• Sonuç bulunamadı

IV. EV YAŞAMI: MEKÂN VE KÜLTÜR

IV.2. Günümüzde Evler: Düzenleme ve Tüketim

IV.2.1. Mutfak ve Oturma Odası Neden Önemli

Misafir odaları genel kanının aksine, oturma odası kadar ev sakinlerinin toplumsal temsiliyetini yansıtmaz. Bunun en başlıca nedeni misafir odalarında nesnelerin seçiminin ve onların düzenlenişlerinin büyük oranda toplumsala yönelik bir beğeni yargısı ve dürtüsü gözetilerek gerçekleşmiş olmasıdır.
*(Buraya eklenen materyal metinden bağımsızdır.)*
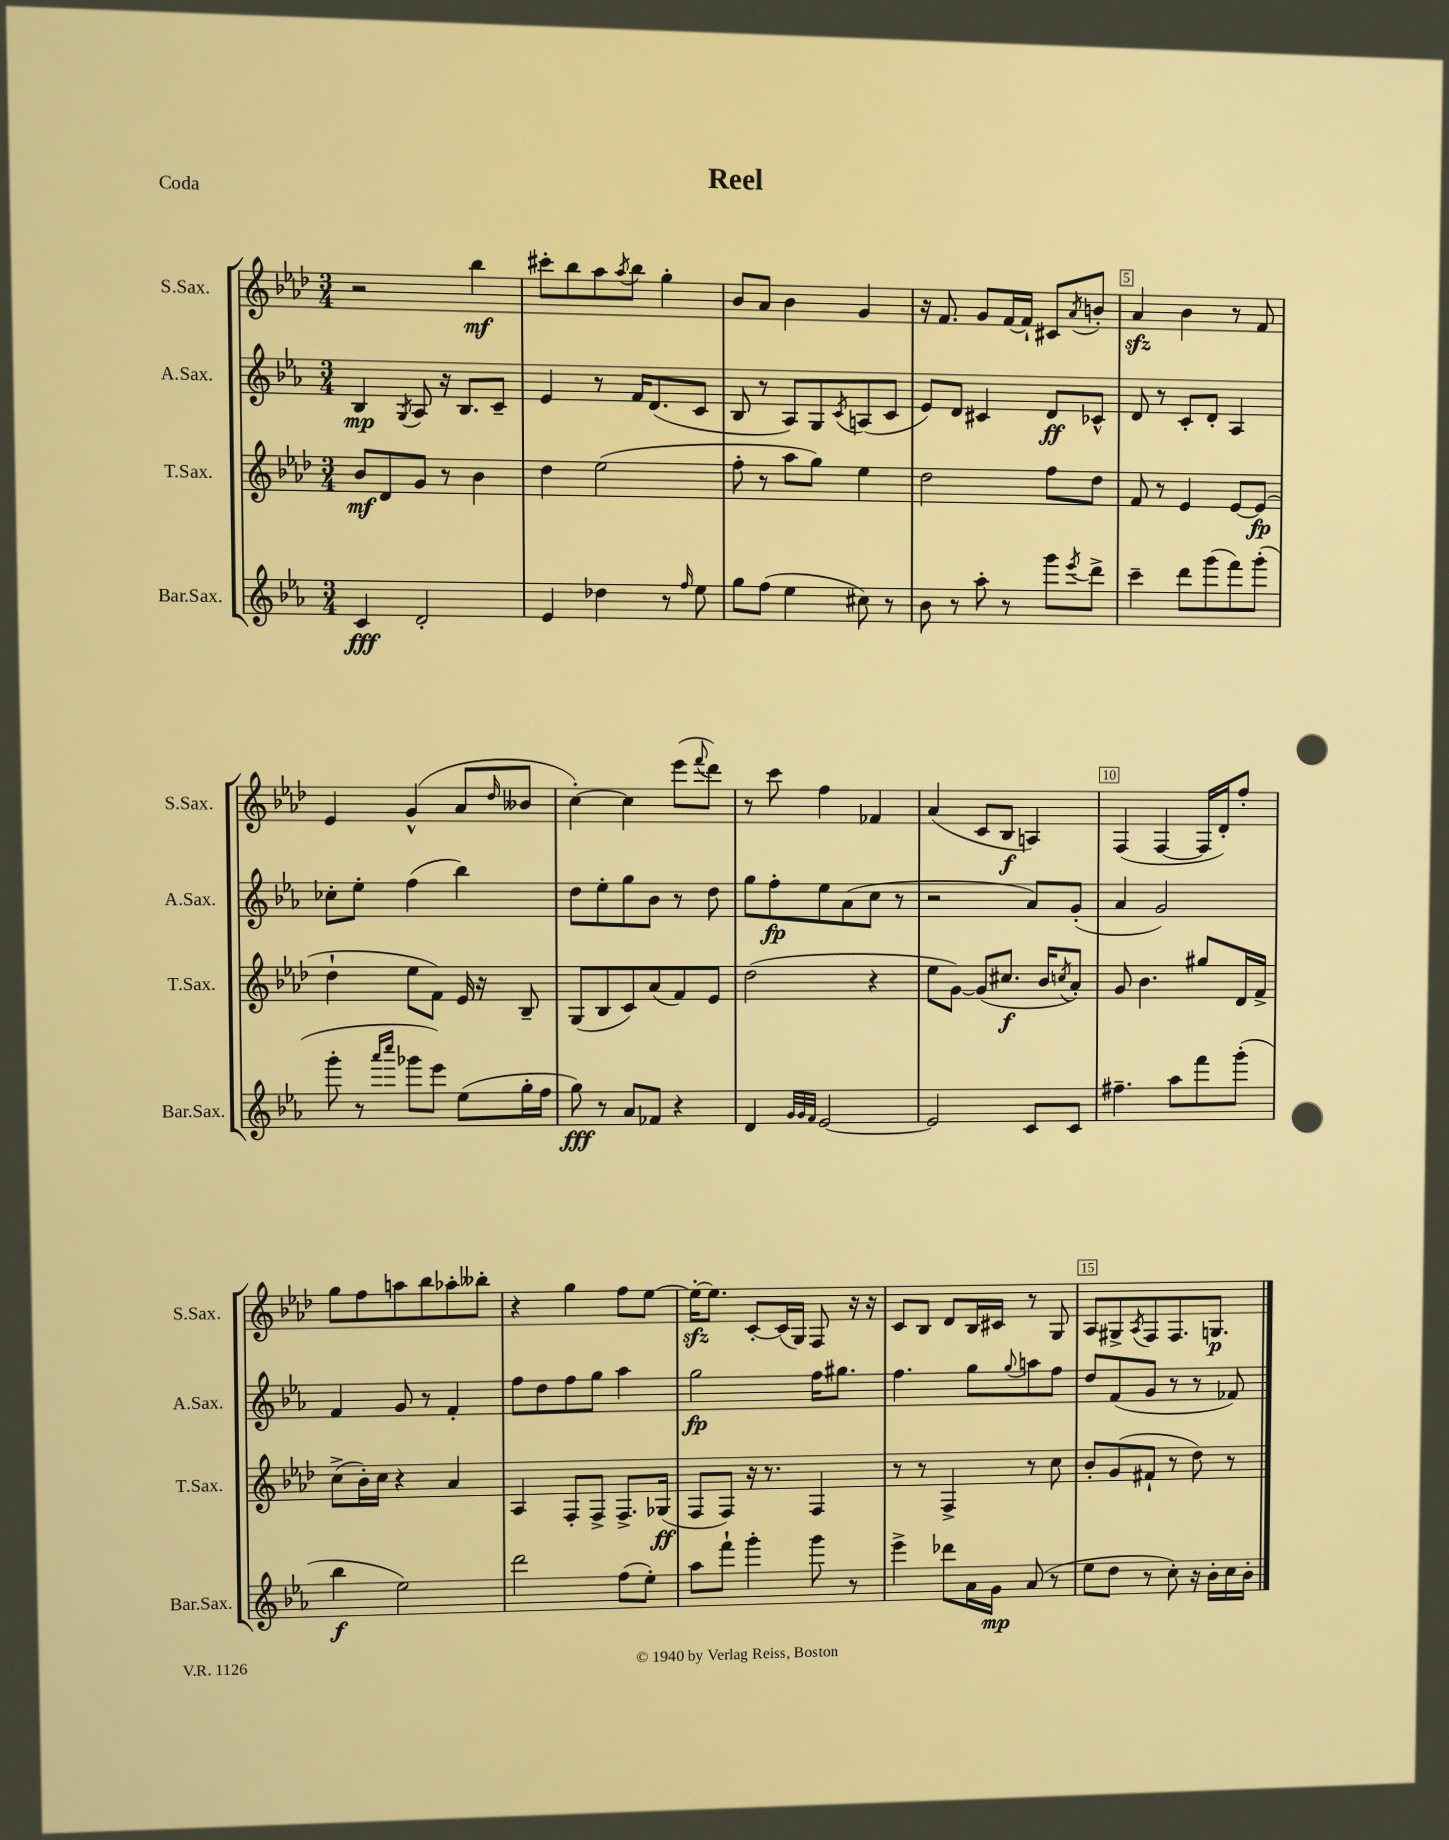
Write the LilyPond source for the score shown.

\header { title = "Reel" piece = "Coda" }
<<
\new StaffGroup <<
\new Staff = "s0" \with { instrumentName = "S.Sax." shortInstrumentName = "S.Sax." } {
    \clef treble \key aes \major \numericTimeSignature \time 3/4
    r2 bes''4\mf |
    cis'''8-. bes''8 aes''8 \acciaccatura { aes''8 } bes''8 g''4-. |
    bes'8 aes'8 bes'4 g'4 |
    r16 f'8. g'8 f'16~ f'16-! cis'8 \acciaccatura { aes'8 } b'8-. |
    aes'4\sfz bes'4 r8 f'8 |
    ees'4 g'4-^( aes'8 \grace { des''16 } beses'8 |
    c''4~-.) c''4 ees'''8( \appoggiatura { f'''8 } des'''8) |
    r8 c'''8 f''4 fes'4 |
    aes'4( c'8 bes8\f a4) |
    f4( f4~ f16 des'16-.) f''8-. |
    g''8 f''8 a''8 bes''8 aes''8-. beses''8-. |
    r4 g''4 f''8 ees''8~ |
    ees''16~-.\sfz ees''8. c'8~-. c'16( g16) f8 r16 r16 |
    c'8 bes8 des'8 bes16 cis'16 r8 g8 |
    aes8 gis8-> \acciaccatura { aes8 } f8 f8. g8.\p \bar "|." |
}
\new Staff = "s1" \with { instrumentName = "A.Sax." shortInstrumentName = "A.Sax." } {
    \clef treble \key ees \major \numericTimeSignature \time 3/4
    bes4\mp \acciaccatura { g8 } aes8 r16 bes8. c'8-- |
    ees'4 r8 f'16 d'8.( c'8 |
    bes8 r8 aes8) g8 \acciaccatura { c'8 } a8( c'8 |
    ees'8) d'8 cis'4 d'8\ff ces'8-^ |
    d'8 r8 c'8-. d'8-. aes4 |
    ces''8-. ees''8-. f''4( bes''4) |
    d''8 ees''8-. g''8 bes'8 r8 d''8 |
    g''8 f''8-.\fp ees''8 aes'8( c''8 r8 |
    r2 aes'8) g'8-.( |
    aes'4 g'2) |
    f'4 g'8 r8 f'4-. |
    f''8 d''8 f''8 g''8 aes''4 |
    g''2\fp f''16 gis''8. |
    f''4. g''8 \appoggiatura { g''8 } a''8 f''8 |
    d''8 f'8( g'8 r8 r8 fes'8) \bar "|." |
}
\new Staff = "s2" \with { instrumentName = "T.Sax." shortInstrumentName = "T.Sax." } {
    \clef treble \key aes \major \numericTimeSignature \time 3/4
    bes'8\mf des'8 g'8 r8 bes'4 |
    des''4 ees''2( |
    f''8-. r8 aes''8 g''8) ees''4 |
    des''2 f''8 des''8 |
    f'8 r8 ees'4 ees'8~ ees'8\fp( |
    des''4-! ees''8 f'8) ees'16 r16 bes8-- |
    g8( bes8 c'8) aes'8( f'8) ees'8 |
    des''2( r4 |
    ees''8 g'8~) g'8( cis''8.\f bes'16 \acciaccatura { c''8 } aes'8-.) |
    g'8 bes'4. gis''8 des'16 f'16-> |
    c''8->( bes'16-.) c''16 r4 aes'4 |
    aes4 f8-. f8-> f8.-> ges16\ff( |
    f8 f8) r16 r8. f4 |
    r8 r8 f4-> r8 c''8 |
    bes'8-. g'8( fis'8-! r8 des''8) r8 \bar "|." |
}
\new Staff = "s3" \with { instrumentName = "Bar.Sax." shortInstrumentName = "Bar.Sax." } {
    \clef treble \key ees \major \numericTimeSignature \time 3/4
    c'4\fff d'2-. |
    ees'4 des''4 r8 \grace { f''16 } ees''8 |
    g''8 f''8( ees''4 cis''8) r8 |
    bes'8 r8 aes''8-. r8 g'''8 \acciaccatura { ees'''8 } d'''8-> |
    c'''4-- d'''8 g'''8( f'''8) g'''8-.( |
    g'''8-. r8 \grace { aes'''16 c''''16 } ges'''8 ees'''8) ees''8( g''16-. f''16 |
    g''8\fff) r8 aes'8 fes'8 r4 |
    d'4 \grace { g'32 g'32 f'32 } ees'2~ |
    ees'2 c'8 c'8 |
    fis''4.-- aes''8 f'''8 g'''8-.( |
    bes''4\f ees''2) |
    d'''2 f''8( ees''8-.) |
    aes''8 f'''8-! g'''4-. g'''8 r8 |
    ees'''4-> des'''8 aes'16 g'16\mp aes'8( r8 |
    ees''8 d''8 r8 c''8-.) r16 bes'16-. c''16 bes'16-. \bar "|." |
}
>>
>>
\layout { \context { \Score \override BarNumber.break-visibility = ##(#f #t #t) barNumberVisibility = #(every-nth-bar-number-visible 5) \override BarNumber.stencil = #(make-stencil-boxer 0.1 0.3 ly:text-interface::print) } }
Bu açıdan bakıldığında misafir odaları, oturma odalarına nispeten hane halkının doğal ve özel gündeliğinde yer almaz ve bu durum, misafir odalarının işlevselliğine (dolayısıyla kullanım sıklığına) dair düşüncelerimizin ya da stratejilerimizin çerçevelerinin oluşmasının en temel etkenidir. Aile fotoğrafları, atalardan kalma değerli parçalar gibi hanede yaşayanlara özgü özel nesnelerin sergilenmesine imkânı tanıyan vitrinin misafir odalarına yerleştirilmiş olması, ritüeller açısından bu odayla oturma odası arasındaki temel işlevsel ve temsilî farklı ortaya koyar. Aile fotoğraflarının büyük çoğunlukla misafir odalarında sergilenmiş olması, hane halkının gelen misafirlere ‘özeli paylaşma’

tutumuyla birlikte, bir ‘iyi niyet’ gösterme, ‘yakınlaşma’ ve ortamın resmî havasını yumuşatma arzusunun nedeni gibi görünür. Oysa misafir odalarına kıyasla çok daha az sofistike bir mekân olan oturma odalarının gelen misafirlere çekeceği söylev, hane halkının gündeliğine ilişkin çerçevelerden çıkılmaksızın, sıradan nesne ve düzenlemelerle içedönük mekânsal bir dili esas alır. Bu nedenle hane halkının gerek ritüellerle gerekse mekânsal düzenlemelerle temsiliyetini misafir odalarından daha ziyade, toplumsala yönelen sözel bir kurgulamayı öngörmeyen ve masalsı bir söylev içermeyen oturma odaları yansıtır.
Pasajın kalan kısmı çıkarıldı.